30 Sep
30Sep

1. A good sense of timing

We mean this in two ways: 1) Picking the best moment to launch your company. This is always a balancing act determined by a great many factors including: the ebbs and flows of your industry, the success or faltering of competitors, the availability of startup funds, and your own personal circumstances (having a baby in a month? Maybe don’t try to start a new company right this minute. Want a baby in 3 years? Jump on it right now.) And 2) Getting your business plan completed and making decisive moves to get your business off the ground quickly. We’re not saying to rush – by all means, take the necessary time to develop your plan carefully – but so many startups fail simply because they wallow in early development and never even get off the ground.

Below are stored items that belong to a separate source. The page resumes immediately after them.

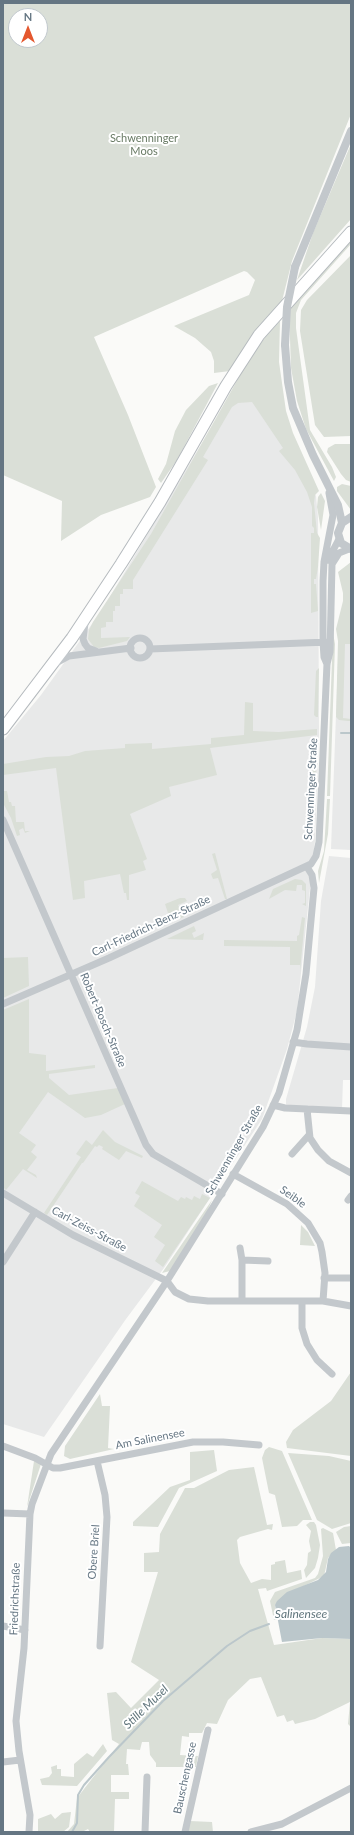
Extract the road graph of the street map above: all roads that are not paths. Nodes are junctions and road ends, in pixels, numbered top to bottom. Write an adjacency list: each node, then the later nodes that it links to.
1 (351, 131): 3 (street, bridge)
2 (351, 232): 10 (main road)
3 (326, 483): 4 (street); 6 (street); 9 (street, Schwenninger Straße)
4 (351, 514)
5 (351, 517): 6 (street)
6 (342, 523): 7 (street)
7 (339, 539): 8 (street); 9 (street, Schwenninger Straße)
8 (350, 549): 11 (street, Schwenninger Straße)
9 (324, 572): 11 (street, Schwenninger Straße)
10 (85, 619): 14 (street); 15 (main road)
11 (326, 642): 13 (street); 18 (street, Schwenninger Straße)
12 (131, 648): 13 (street); 13 (street); 14 (street)
13 (150, 649)
14 (98, 652): 15 (street)
15 (51, 666): 16 (main road)
16 (3, 729)
17 (3, 820): 19 (street, Robert-Bosch-Straße)
18 (308, 867): 19 (street, Carl-Friedrich-Benz-Straße); 21 (street, Schwenninger Straße)
19 (72, 974): 20 (street, Carl-Friedrich-Benz-Straße); 31 (street, Robert-Bosch-Straße)
20 (3, 1004)
21 (293, 1042): 22 (street); 23 (street, Schwenninger Straße)
22 (351, 1047)
23 (273, 1105): 24 (street); 29 (street, Schwenninger Straße)
24 (307, 1109): 25 (street); 26 (street)
25 (351, 1112)
26 (309, 1135): 27 (street); 28 (street)
27 (292, 1154)
28 (351, 1173)
29 (233, 1174): 31 (street, Schwenninger Straße); 37 (street, Seible)
30 (3, 1193): 32 (street, Carl-Zeiss-Straße)
31 (222, 1194): 39 (street, Schwenninger Straße)
32 (35, 1212): 36 (street); 39 (street, Carl-Zeiss-Straße)
33 (240, 1248): 34 (street)
34 (242, 1260): 35 (street); 40 (street)
35 (268, 1260)
36 (3, 1262)
37 (324, 1278): 38 (street); 42 (street, Seible)
38 (351, 1278)
39 (167, 1281): 40 (street); 48 (street, Schwenninger Straße)
40 (242, 1301): 41 (street)
41 (302, 1301): 42 (street); 44 (street)
42 (323, 1301): 43 (street)
43 (351, 1306)
44 (332, 1374)
45 (259, 1445): 47 (street, Am Salinensee)
46 (3, 1446): 48 (street, Am Salinensee)
47 (97, 1461): 48 (street, Am Salinensee); 53 (street, Obere Briel)
48 (46, 1464): 50 (street, Friedrichstraße)
49 (3, 1512): 50 (street)
50 (30, 1514): 52 (street, Friedrichstraße)
51 (3, 1626): 52 (street)
52 (25, 1630): 55 (street, Friedrichstraße)
53 (100, 1646)
54 (208, 1730): 61 (street, Bauschengasse)
55 (20, 1760): 56 (street); 59 (street, Friedrichstraße)
56 (3, 1762)
57 (147, 1777): 60 (street)
58 (351, 1788): 62 (street)
59 (29, 1832)
60 (145, 1832)
61 (185, 1832)
62 (251, 1832)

2. The cleanest budget on the block

A common mistake new business owners make is thinking as long as they can get their hands on a big enough chunk of money, they can plop it in a business checking account and surely it will suffice to cover their expenses. This is wrong and stupid and no - we’re not even going to pick nicer words to say that. It is crazy important to have a super detailed budget before you spend a single penny. If you aren’t an expert at budgeting, enlist the help of someone who is. Considering that a lot of startup CEOs tend to be more “big picture” thinkers, crunching numbers is not a popular favorite task. As such, is too often glazed over. Just…don’t. Every area of the business should be carefully accounted for and the budget should be adhered to as closely as possible. Speaking of which…

3. Self-discipline

We aren’t only talking about money here, but to be sure, exercising self-control and sticking to your budget is definitely a must. In every way, running your own business – especially during its startup phase – requires discipline in all areas. Our tips: decide ahead of time on goals for each day/week/month, rather than just deciding on what hours you will work. We’re all about a work/life balance, and are not ones to suggest letting your startup take over your life completely, but the simple fact is that startups require a bit more nurturing than established companies. Decide what needs to be accomplished by when, and force yourself to stick to your benchmarks. It’s better to pull a couple of long days than to get woefully behind.

Oh, and stick to your budget.

4. Super sharp social skills

If you and your team happen to know key people in high places (“high” in terms of their position in your industry, or “high” in terms of the number of zeros on the investment they want to give you), then fantastic. You’re ahead of a lot of people. If you don’t, being tirelessly committed to leveraging your existing network and seeking out opportunities to make connections with powerful people is part of your job description. Either way, having an ability to form new relationships and nurture and maintain existing ones is important for the vitality of your business.

5. Flexibility

If there’s anything that’s consistently true about launching a startup, it’s that very little will be consistently true. When you put so much time, effort and faith into one business plan, built on one business model, it’s logical that you would have trouble accepting that maybe it needs to be modified, or worse yet, scrapped and rebuilt entirely. Unfortunately, at any point in the startup process – from concept to actually being in business – new factors can arise that illuminate parts of your operations, branding…any part of your business really, that need to be tweaked and altered to work better. Investing your energy and emotions into a business plan is what a good entrepreneur does – being married to one specific method or course of action is not. You should constantly be on the lookout for ways to adjust what you’re doing to greater success, and be utterly unafraid to make those changes.

6. Money

Kind of a no-brainer, but had to throw it in here because it is definitely a thing startups need to succeed. Just how much money you need can vary – maybe it’s as little as $50k or many millions of dollars – and there are a lot of different ways to get it. Whether it’s seed money from your own pocket, angel investments, or small-business loans, figure out which path to funding is best suited for your company and pursue it. Seriously, you need money.

7. Follow-through

Even the most thoughtful business plans, founded on the most innovative, visionary ideas, count for basically nothing if the person/people at the helm lack the perseverance, skills and knowledge to carry the whole endeavor to successful fruition. At the end of the day, knowing how do so something is arguably more important than knowing what needs to be done. Having the experience in the industry your startup exists in, and having the energy to get your hands dirty and do the heavy lifting, are irreplaceable when it comes to making your startup succeed.